• [EXERCISE DESCRIPTION]:
Repeat, please, only the lines from the top of the data down to the line with "- No Request"; include both of those lines.

Stored data:
+++

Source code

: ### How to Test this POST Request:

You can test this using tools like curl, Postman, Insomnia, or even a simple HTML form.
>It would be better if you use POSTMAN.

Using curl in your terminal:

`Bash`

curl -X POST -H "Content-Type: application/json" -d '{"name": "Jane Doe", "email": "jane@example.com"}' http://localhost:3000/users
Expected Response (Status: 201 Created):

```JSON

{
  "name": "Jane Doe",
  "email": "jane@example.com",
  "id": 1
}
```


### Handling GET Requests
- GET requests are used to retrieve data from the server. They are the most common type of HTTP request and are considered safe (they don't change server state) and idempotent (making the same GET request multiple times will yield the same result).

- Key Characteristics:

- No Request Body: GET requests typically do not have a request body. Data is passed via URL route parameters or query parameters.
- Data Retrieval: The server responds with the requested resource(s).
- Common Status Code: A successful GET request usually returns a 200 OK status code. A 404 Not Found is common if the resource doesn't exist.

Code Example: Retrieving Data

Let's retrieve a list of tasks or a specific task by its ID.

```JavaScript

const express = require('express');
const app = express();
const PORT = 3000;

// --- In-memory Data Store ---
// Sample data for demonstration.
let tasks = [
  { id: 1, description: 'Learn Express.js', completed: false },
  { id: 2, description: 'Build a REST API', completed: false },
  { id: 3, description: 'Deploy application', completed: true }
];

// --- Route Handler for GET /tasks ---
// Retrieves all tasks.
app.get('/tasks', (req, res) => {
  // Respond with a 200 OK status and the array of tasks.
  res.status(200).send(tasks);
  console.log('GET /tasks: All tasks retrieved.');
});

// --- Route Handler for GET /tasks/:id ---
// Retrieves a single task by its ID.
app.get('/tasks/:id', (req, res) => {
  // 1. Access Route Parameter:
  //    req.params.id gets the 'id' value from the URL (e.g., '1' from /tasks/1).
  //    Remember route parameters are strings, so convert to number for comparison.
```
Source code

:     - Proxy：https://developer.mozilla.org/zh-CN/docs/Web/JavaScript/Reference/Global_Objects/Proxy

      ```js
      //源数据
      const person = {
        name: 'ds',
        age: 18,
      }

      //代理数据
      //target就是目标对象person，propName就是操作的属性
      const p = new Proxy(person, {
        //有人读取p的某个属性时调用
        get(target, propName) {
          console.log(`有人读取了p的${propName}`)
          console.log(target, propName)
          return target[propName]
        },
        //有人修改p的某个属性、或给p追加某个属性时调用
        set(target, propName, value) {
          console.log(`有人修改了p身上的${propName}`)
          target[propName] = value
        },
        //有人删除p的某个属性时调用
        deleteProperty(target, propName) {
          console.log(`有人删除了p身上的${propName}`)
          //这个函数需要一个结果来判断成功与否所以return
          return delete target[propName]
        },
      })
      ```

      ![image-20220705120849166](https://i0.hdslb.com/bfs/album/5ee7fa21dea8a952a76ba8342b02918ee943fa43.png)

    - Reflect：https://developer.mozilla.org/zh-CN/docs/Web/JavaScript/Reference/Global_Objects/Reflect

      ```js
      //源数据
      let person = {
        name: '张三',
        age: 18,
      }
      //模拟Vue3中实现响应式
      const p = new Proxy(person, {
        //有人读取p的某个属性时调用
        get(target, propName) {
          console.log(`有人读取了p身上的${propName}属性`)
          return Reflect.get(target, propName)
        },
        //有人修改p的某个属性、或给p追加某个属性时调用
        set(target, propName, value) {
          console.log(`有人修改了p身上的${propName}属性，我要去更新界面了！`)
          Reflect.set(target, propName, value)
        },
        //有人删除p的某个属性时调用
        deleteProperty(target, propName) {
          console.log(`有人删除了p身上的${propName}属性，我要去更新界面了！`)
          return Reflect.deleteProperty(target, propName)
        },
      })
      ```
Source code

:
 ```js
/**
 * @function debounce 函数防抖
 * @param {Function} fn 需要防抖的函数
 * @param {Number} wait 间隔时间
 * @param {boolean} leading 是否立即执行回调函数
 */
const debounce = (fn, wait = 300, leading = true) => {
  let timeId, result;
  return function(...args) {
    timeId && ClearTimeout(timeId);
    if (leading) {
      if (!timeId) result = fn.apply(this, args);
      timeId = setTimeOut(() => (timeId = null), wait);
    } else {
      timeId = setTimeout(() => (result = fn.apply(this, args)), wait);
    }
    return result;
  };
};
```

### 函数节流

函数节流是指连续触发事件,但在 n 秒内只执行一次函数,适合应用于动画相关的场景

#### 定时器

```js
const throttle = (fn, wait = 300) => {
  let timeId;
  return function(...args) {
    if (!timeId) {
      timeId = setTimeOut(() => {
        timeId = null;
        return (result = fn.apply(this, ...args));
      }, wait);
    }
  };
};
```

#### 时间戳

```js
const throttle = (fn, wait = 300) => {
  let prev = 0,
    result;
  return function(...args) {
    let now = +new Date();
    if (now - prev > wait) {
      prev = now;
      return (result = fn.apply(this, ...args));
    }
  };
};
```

+++

• [SOLUTION TO THE PROBLEM]:
Source code

: ### How to Test this POST Request:

You can test this using tools like curl, Postman, Insomnia, or even a simple HTML form.
>It would be better if you use POSTMAN.

Using curl in your terminal:

`Bash`

curl -X POST -H "Content-Type: application/json" -d '{"name": "Jane Doe", "email": "jane@example.com"}' http://localhost:3000/users
Expected Response (Status: 201 Created):

```JSON

{
  "name": "Jane Doe",
  "email": "jane@example.com",
  "id": 1
}
```


### Handling GET Requests
- GET requests are used to retrieve data from the server. They are the most common type of HTTP request and are considered safe (they don't change server state) and idempotent (making the same GET request multiple times will yield the same result).

- Key Characteristics:

- No Request Body: GET requests typically do not have a request body. Data is passed via URL route parameters or query parameters.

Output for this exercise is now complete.